Despite the havoc in the oil sector, the FTSE 250 company, which provides engineering services across the upstream and downstream oil and gas industry, lifted revenue 25% to $3.2bn.

But with profits significantly weighted to the second half, due to contracts completion dates, underlying earnings before interest, tax, depreciation and amortisation fell 10% to $305m and underlying net profit slipped 4% lower to $130m.

On the upside, margins were stable, the interim dividend was maintained at 22 cents per share and revenue visibility was strong as the contract backlog remained strong increasing to $20.9bn at the 30 June period end, up 10.6% in the last six months, while the backlog in engineering, construction, operations and maintenance (ECOM) was 14% higher at $17.8bn.

In snap readings of the results, Merrill Lynch dismissed the results as "weak", while Credit Suisse said the numbers were "better then market expectations" and noted there was a big short interest hanging over the shares.

In April, the company's shares were sold off heavily after it confessed that losses had spiralled on its major Laggan-Tormore gas plant contract in the Shetland Islands for client Total.

Petrofac said the commissioning on the plant was now "well underway, with major systems handed over to the client" and first gas expected in the fourth quarter with additional costs recognised of around $43m in relation to final completion, pre-commissioning and commissioning activities.

As a result, full year net profit before exceptional items and certain re-measurements is expected to be around $200m, after now recognising losses on the Laggan-Tormore project of $263m, up from the $220m announced up to 23 June plus the recent $43m of further costs.

"Against the backdrop of a challenging environment for the industry, we are in a strong position," said chief executive Ayman Asfari.

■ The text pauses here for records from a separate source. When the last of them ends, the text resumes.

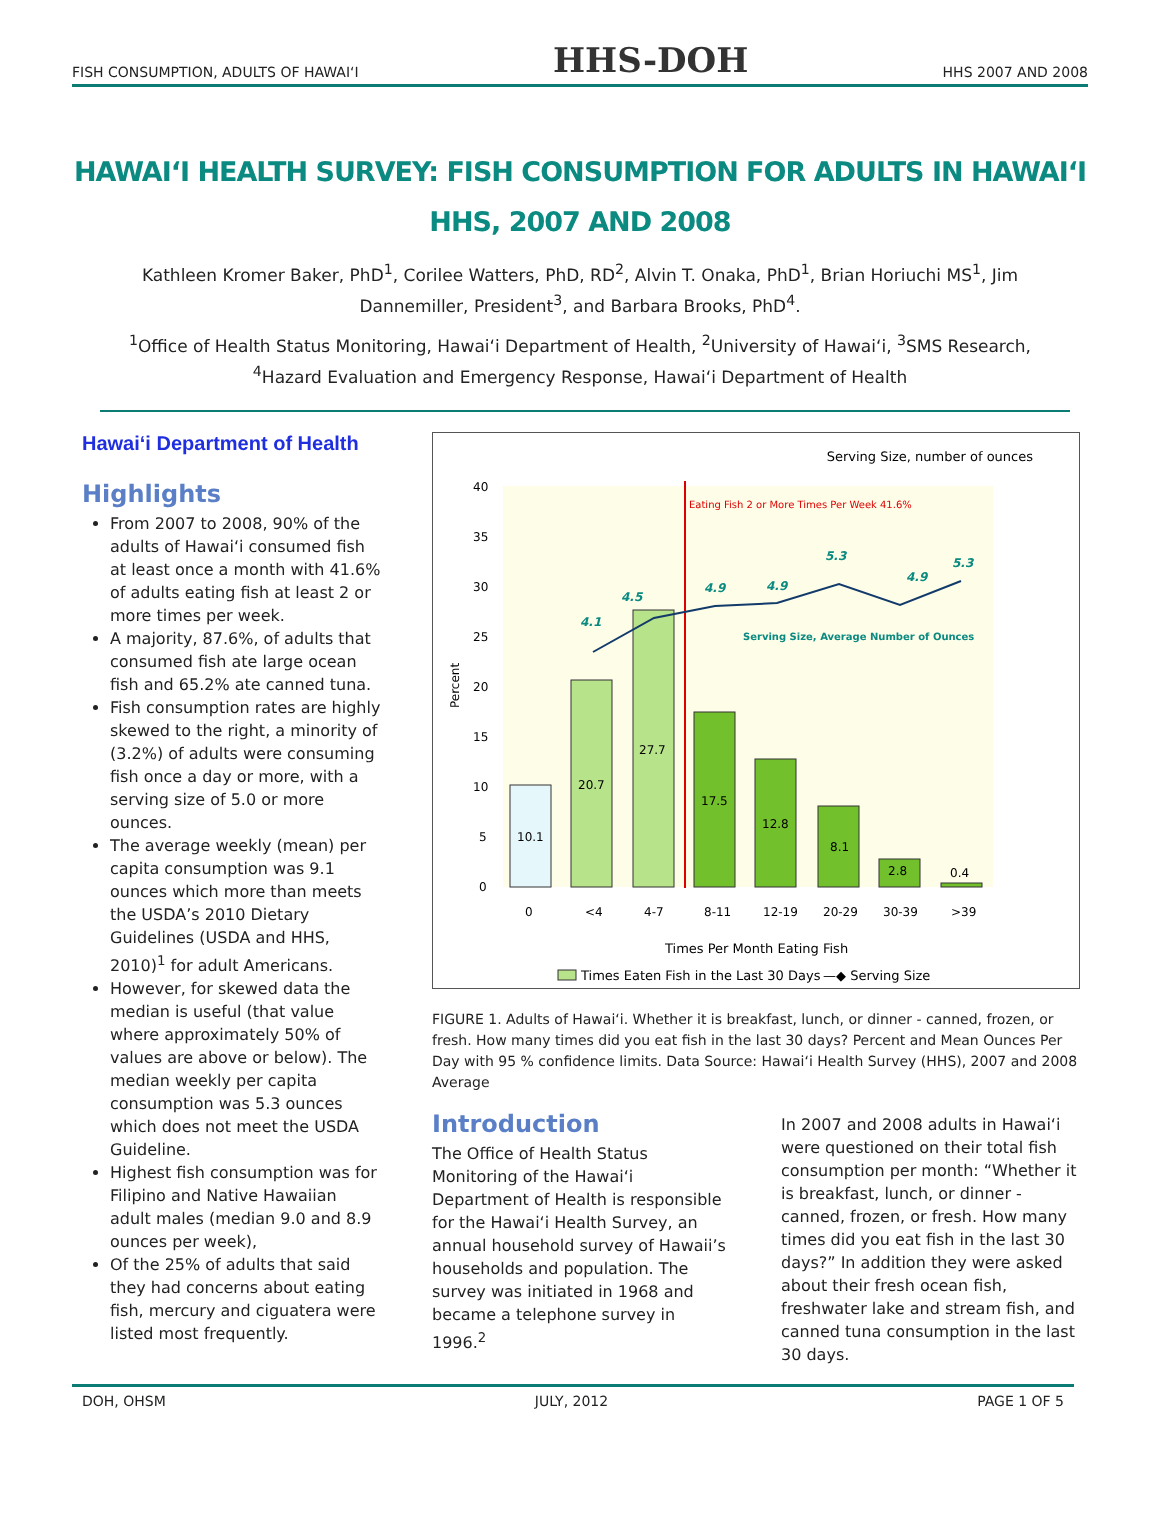FISH CONSUMPTION, ADULTS OF HAWAIʻI HHS-DOH HHS 2007 AND 2008
HAWAIʻI HEALTH SURVEY: FISH CONSUMPTION FOR ADULTS IN HAWAIʻI
HHS, 2007 AND 2008
Kathleen Kromer Baker, PhD<sup>1</sup>, Corilee Watters, PhD, RD<sup>2</sup>, Alvin T. Onaka, PhD<sup>1</sup>, Brian Horiuchi MS<sup>1</sup>, Jim Dannemiller, President<sup>3</sup>, and Barbara Brooks, PhD<sup>4</sup>.
<sup>1</sup> Office of Health Status Monitoring, Hawaiʻi Department of Health, <sup>2</sup>University of Hawaiʻi, <sup>3</sup>SMS Research, <sup>4</sup>Hazard Evaluation and Emergency Response, Hawaiʻi Department of Health
Hawaiʻi Department of Health
Highlights
From 2007 to 2008, 90% of the adults of Hawaiʻi consumed fish at least once a month with 41.6% of adults eating fish at least 2 or more times per week.
A majority, 87.6%, of adults that consumed fish ate large ocean fish and 65.2% ate canned tuna.
Fish consumption rates are highly skewed to the right, a minority of (3.2%) of adults were consuming fish once a day or more, with a serving size of 5.0 or more ounces.
The average weekly (mean) per capita consumption was 9.1 ounces which more than meets the USDA’s 2010 Dietary Guidelines (USDA and HHS, 2010)<sup>1</sup> for adult Americans.
However, for skewed data the median is useful (that value where approximately 50% of values are above or below). The median weekly per capita consumption was 5.3 ounces which does not meet the USDA Guideline.
Highest fish consumption was for Filipino and Native Hawaiian adult males (median 9.0 and 8.9 ounces per week),
Of the 25% of adults that said they had concerns about eating fish, mercury and ciguatera were listed most frequently.
Serving Size, number of ounces
40
35
30
25
20
15
10
5
0
Percent
Eating Fish 2 or More Times Per Week 41.6%
10.1
20.7
27.7
17.5
12.8
8.1
2.8
0.4
4.1
4.5
4.9
4.9
5.3
4.9
5.3
Serving Size, Average Number of Ounces
0
<4
4-7
8-11
12-19
20-29
30-39
>39
Times Per Month Eating Fish
Times Eaten Fish in the Last 30 Days
—◆ Serving Size
FIGURE 1. Adults of Hawaiʻi. Whether it is breakfast, lunch, or dinner - canned, frozen, or fresh. How many times did you eat fish in the last 30 days? Percent and Mean Ounces Per Day with 95 % confidence limits. Data Source: Hawaiʻi Health Survey (HHS), 2007 and 2008 Average
Introduction
The Office of Health Status Monitoring of the Hawaiʻi Department of Health is responsible for the Hawaiʻi Health Survey, an annual household survey of Hawaii’s households and population. The survey was initiated in 1968 and became a telephone survey in 1996.<sup>2</sup>
In 2007 and 2008 adults in Hawaiʻi were questioned on their total fish consumption per month: “Whether it is breakfast, lunch, or dinner - canned, frozen, or fresh. How many times did you eat fish in the last 30 days?” In addition they were asked about their fresh ocean fish, freshwater lake and stream fish, and canned tuna consumption in the last 30 days.
DOH, OHSM JULY, 2012 PAGE 1 OF 5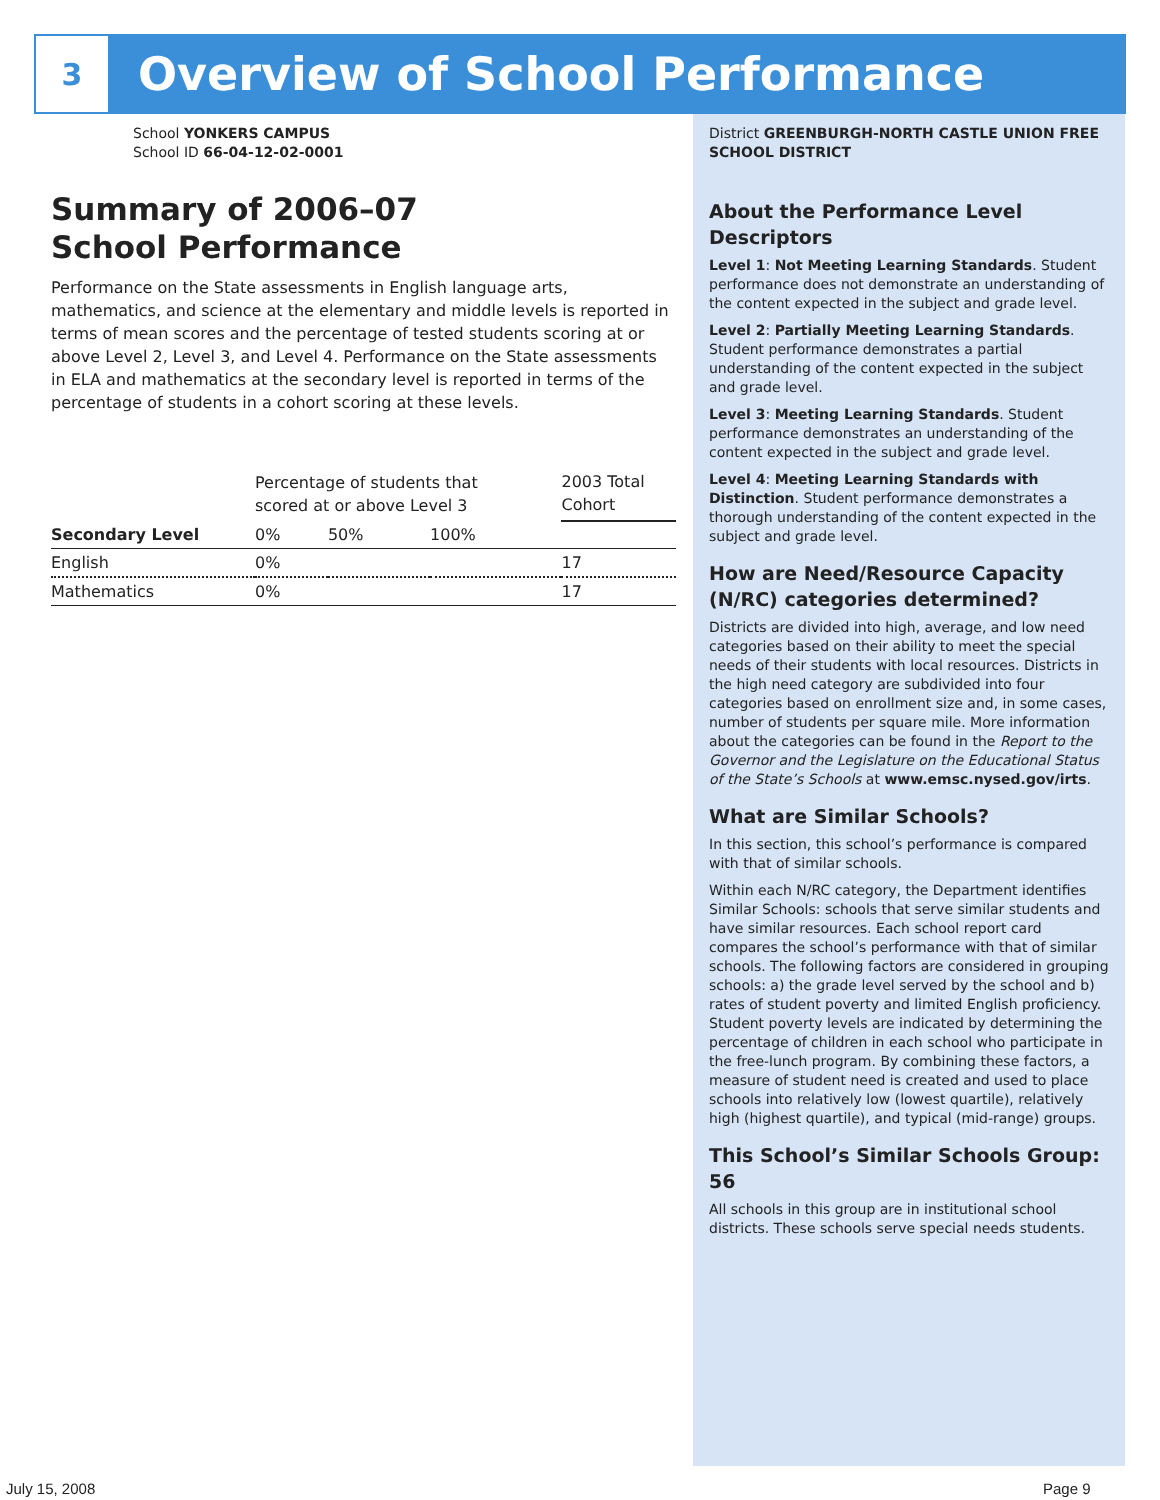3
Overview of School Performance
School YONKERS CAMPUS
School ID 66-04-12-02-0001
Summary of 2006–07
School Performance
Performance on the State assessments in English language arts, mathematics, and science at the elementary and middle levels is reported in terms of mean scores and the percentage of tested students scoring at or above Level 2, Level 3, and Level 4. Performance on the State assessments in ELA and mathematics at the secondary level is reported in terms of the percentage of students in a cohort scoring at these levels.
| | Percentage of students that scored at or above Level 3 | | | 2003 Total Cohort |
| --- | --- | --- | --- | --- |
| Secondary Level | 0% | 50% | 100% | |
| English | 0% | | | 17 |
| Mathematics | 0% | | | 17 |
District GREENBURGH-NORTH CASTLE UNION FREE SCHOOL DISTRICT
About the Performance Level Descriptors
Level 1: Not Meeting Learning Standards. Student performance does not demonstrate an understanding of the content expected in the subject and grade level.
Level 2: Partially Meeting Learning Standards. Student performance demonstrates a partial understanding of the content expected in the subject and grade level.
Level 3: Meeting Learning Standards. Student performance demonstrates an understanding of the content expected in the subject and grade level.
Level 4: Meeting Learning Standards with Distinction. Student performance demonstrates a thorough understanding of the content expected in the subject and grade level.
How are Need/Resource Capacity (N/RC) categories determined?
Districts are divided into high, average, and low need categories based on their ability to meet the special needs of their students with local resources. Districts in the high need category are subdivided into four categories based on enrollment size and, in some cases, number of students per square mile. More information about the categories can be found in the Report to the Governor and the Legislature on the Educational Status of the State’s Schools at www.emsc.nysed.gov/irts.
What are Similar Schools?
In this section, this school’s performance is compared with that of similar schools.
Within each N/RC category, the Department identifies Similar Schools: schools that serve similar students and have similar resources. Each school report card compares the school’s performance with that of similar schools. The following factors are considered in grouping schools: a) the grade level served by the school and b) rates of student poverty and limited English proficiency. Student poverty levels are indicated by determining the percentage of children in each school who participate in the free-lunch program. By combining these factors, a measure of student need is created and used to place schools into relatively low (lowest quartile), relatively high (highest quartile), and typical (mid-range) groups.
This School’s Similar Schools Group: 56
All schools in this group are in institutional school districts. These schools serve special needs students.
July 15, 2008 Page 9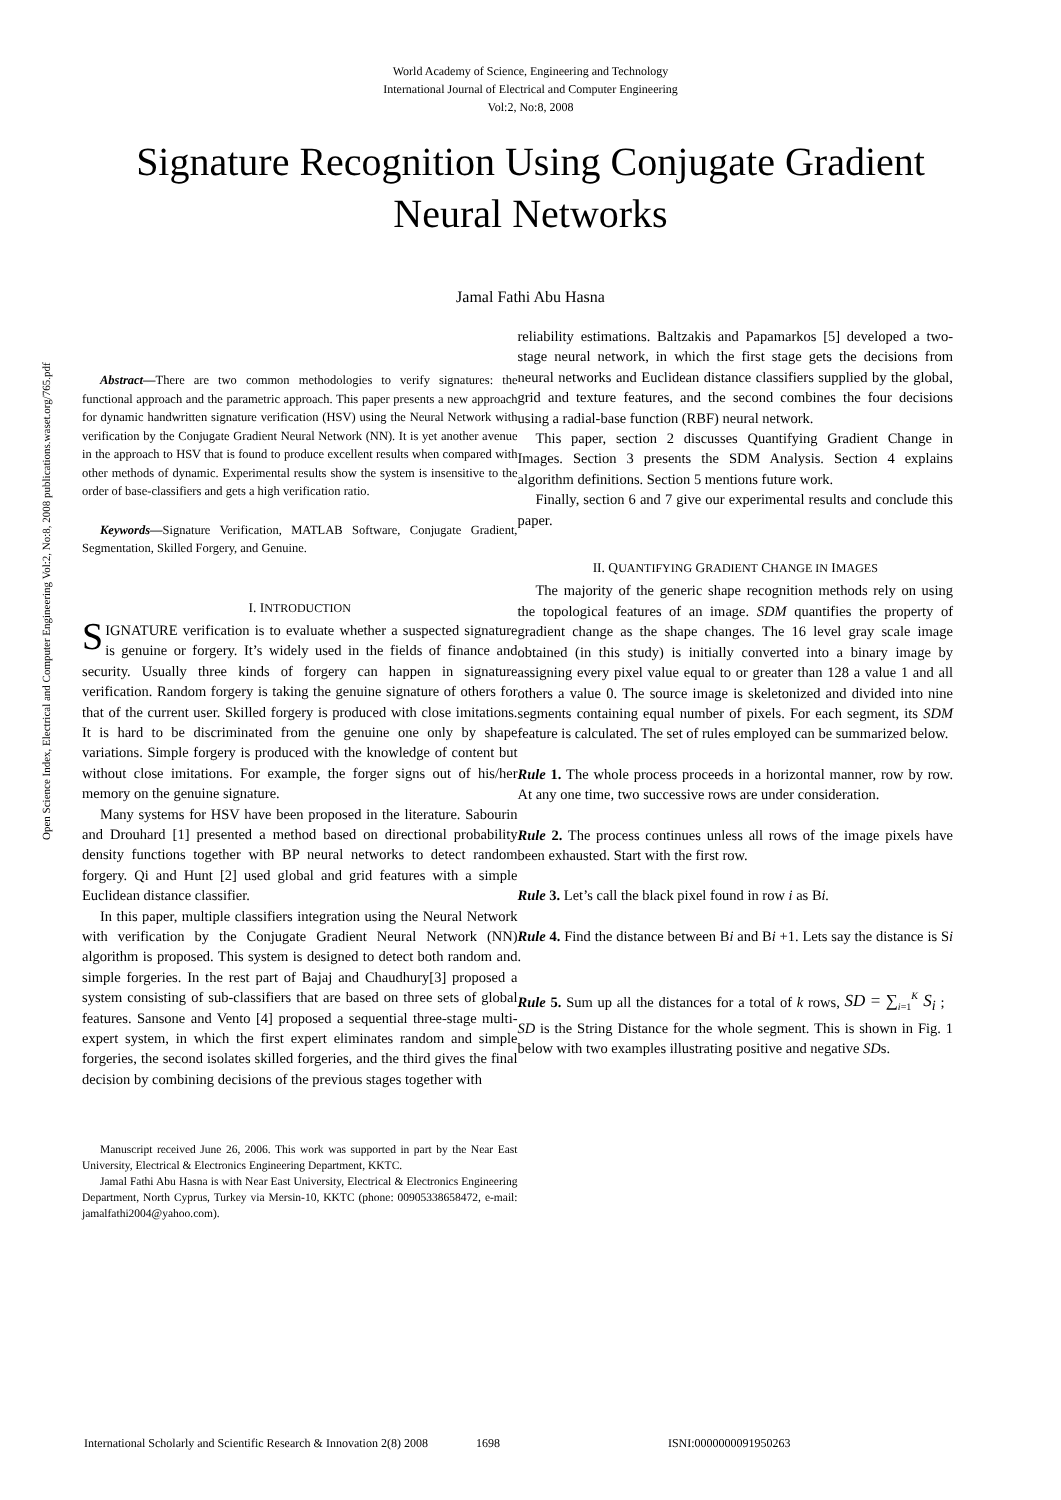World Academy of Science, Engineering and Technology
International Journal of Electrical and Computer Engineering
Vol:2, No:8, 2008
Signature Recognition Using Conjugate Gradient
Neural Networks
Jamal Fathi Abu Hasna
Open Science Index, Electrical and Computer Engineering Vol:2, No:8, 2008 publications.waset.org/765.pdf
Abstract—There are two common methodologies to verify signatures: the functional approach and the parametric approach. This paper presents a new approach for dynamic handwritten signature verification (HSV) using the Neural Network with verification by the Conjugate Gradient Neural Network (NN). It is yet another avenue in the approach to HSV that is found to produce excellent results when compared with other methods of dynamic. Experimental results show the system is insensitive to the order of base-classifiers and gets a high verification ratio.
Keywords—Signature Verification, MATLAB Software, Conjugate Gradient, Segmentation, Skilled Forgery, and Genuine.
I. INTRODUCTION
SIGNATURE verification is to evaluate whether a suspected signature is genuine or forgery. It’s widely used in the fields of finance and security. Usually three kinds of forgery can happen in signature verification. Random forgery is taking the genuine signature of others for that of the current user. Skilled forgery is produced with close imitations. It is hard to be discriminated from the genuine one only by shape variations. Simple forgery is produced with the knowledge of content but without close imitations. For example, the forger signs out of his/her memory on the genuine signature.
Many systems for HSV have been proposed in the literature. Sabourin and Drouhard [1] presented a method based on directional probability density functions together with BP neural networks to detect random forgery. Qi and Hunt [2] used global and grid features with a simple Euclidean distance classifier.
In this paper, multiple classifiers integration using the Neural Network with verification by the Conjugate Gradient Neural Network (NN) algorithm is proposed. This system is designed to detect both random and simple forgeries. In the rest part of Bajaj and Chaudhury[3] proposed a system consisting of sub-classifiers that are based on three sets of global features. Sansone and Vento [4] proposed a sequential three-stage multi-expert system, in which the first expert eliminates random and simple forgeries, the second isolates skilled forgeries, and the third gives the final decision by combining decisions of the previous stages together with
Manuscript received June 26, 2006. This work was supported in part by the Near East University, Electrical & Electronics Engineering Department, KKTC.
Jamal Fathi Abu Hasna is with Near East University, Electrical & Electronics Engineering Department, North Cyprus, Turkey via Mersin-10, KKTC (phone: 00905338658472, e-mail: jamalfathi2004@yahoo.com).
reliability estimations. Baltzakis and Papamarkos [5] developed a two-stage neural network, in which the first stage gets the decisions from neural networks and Euclidean distance classifiers supplied by the global, grid and texture features, and the second combines the four decisions using a radial-base function (RBF) neural network.
This paper, section 2 discusses Quantifying Gradient Change in Images. Section 3 presents the SDM Analysis. Section 4 explains algorithm definitions. Section 5 mentions future work.
Finally, section 6 and 7 give our experimental results and conclude this paper.
II. QUANTIFYING GRADIENT CHANGE IN IMAGES
The majority of the generic shape recognition methods rely on using the topological features of an image. SDM quantifies the property of gradient change as the shape changes. The 16 level gray scale image obtained (in this study) is initially converted into a binary image by assigning every pixel value equal to or greater than 128 a value 1 and all others a value 0. The source image is skeletonized and divided into nine segments containing equal number of pixels. For each segment, its SDM feature is calculated. The set of rules employed can be summarized below.
Rule 1. The whole process proceeds in a horizontal manner, row by row. At any one time, two successive rows are under consideration.
Rule 2. The process continues unless all rows of the image pixels have been exhausted. Start with the first row.
Rule 3. Let’s call the black pixel found in row i as Bi.
Rule 4. Find the distance between Bi and Bi +1. Lets say the distance is Si .
Rule 5. Sum up all the distances for a total of k rows, SD = ∑<sub>i=1</sub><sup>K</sup> S<sub>i</sub> ; SD is the String Distance for the whole segment. This is shown in Fig. 1 below with two examples illustrating positive and negative SDs.
International Scholarly and Scientific Research & Innovation 2(8) 2008 1698 ISNI:0000000091950263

"We have record levels of backlog in ECOM, which brings excellent revenue visibility for the rest of this year and beyond. Our clients are continuing to invest in large strategic projects in our core markets, where we have an unrivalled track record and a very cost-competitive delivery capability."

Net debt crept higher to $1.0bn due to the investment in its 20% owned Greater Stella Area project and our offshore installation vessel, payment of the 2014 final dividend and the Laggan-Tormore costs.

Management stressed that they had continued to work with clients "to address cost pressures and generate value for them whilst protecting our margins" and expected incremental savings of $80m for the full year.

Shares in Petrofac were up 3.7% to 758p by 0825 BST on Tuesday.